Stored records:
============================================================

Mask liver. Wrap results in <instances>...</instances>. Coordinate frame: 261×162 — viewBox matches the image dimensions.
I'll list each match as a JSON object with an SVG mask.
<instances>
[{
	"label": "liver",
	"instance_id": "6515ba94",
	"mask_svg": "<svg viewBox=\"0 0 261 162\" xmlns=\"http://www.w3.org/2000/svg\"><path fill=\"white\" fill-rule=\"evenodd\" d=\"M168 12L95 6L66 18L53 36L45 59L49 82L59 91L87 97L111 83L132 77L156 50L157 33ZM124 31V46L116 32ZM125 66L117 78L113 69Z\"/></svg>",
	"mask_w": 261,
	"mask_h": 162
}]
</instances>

============================================================

— SHORT TASK —
Recast every line of the rows above as a Markdown table with the columns "Line number" and "Line", skipping any blank lines.

— RESPONSE TO THIS TASK —
| Line number | Line |
|---|---|
| 1 | Mask liver. Wrap results in <instances>...</instances>. Coordinate frame: 261×162 — viewBox matches the image dimensions. |
| 2 | I'll list each match as a JSON object with an SVG mask. |
| 3 | <instances> |
| 4 | [{ |
| 5 | 	"label": "liver", |
| 6 | 	"instance_id": "6515ba94", |
| 7 | 	"mask_svg": "<svg viewBox=\"0 0 261 162\" xmlns=\"http://www.w3.org/2000/svg\"><path fill=\"white\" fill-rule=\"evenodd\" d=\"M168 12L95 6L66 18L53 36L45 59L49 82L59 91L87 97L111 83L132 77L156 50L157 33ZM124 31V46L116 32ZM125 66L117 78L113 69Z\"/></svg>", |
| 8 | 	"mask_w": 261, |
| 9 | 	"mask_h": 162 |
| 10 | }] |
| 11 | </instances> |